Work instructions
Keep the pictures out of the copy and print all the entries below exactly.
___ Data to use ___
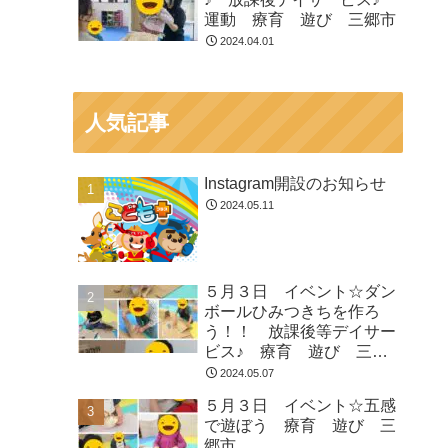
運動 療育 遊び 三郷市
2024.04.01
人気記事
Instagram開設のお知らせ
2024.05.11
５月３日 イベント☆ダン
ボールひみつきちを作ろ
う！！ 放課後等デイサー
ビス♪ 療育 遊び 三郷
市
2024.05.07
５月３日 イベント☆五感
で遊ぼう 療育 遊び 三
郷市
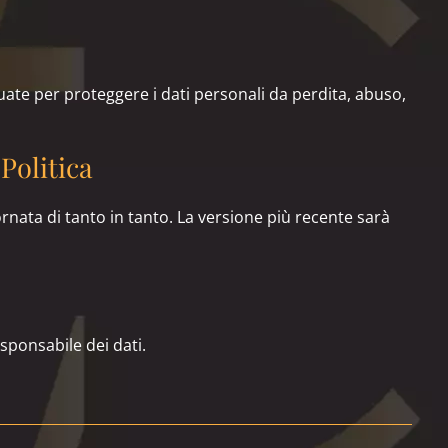
te per proteggere i dati personali da perdita, abuso,
Politica
rnata di tanto in tanto. La versione più recente sarà
sponsabile dei dati.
___
Output below
運動 療育 遊び 三郷市
2024.04.01
人気記事
Instagram開設のお知らせ
2024.05.11
５月３日 イベント☆ダン
ボールひみつきちを作ろ
う！！ 放課後等デイサー
ビス♪ 療育 遊び 三郷
市
2024.05.07
５月３日 イベント☆五感
で遊ぼう 療育 遊び 三
郷市
te per proteggere i dati personali da perdita, abuso,
Politica
rnata di tanto in tanto. La versione più recente sarà
sponsabile dei dati.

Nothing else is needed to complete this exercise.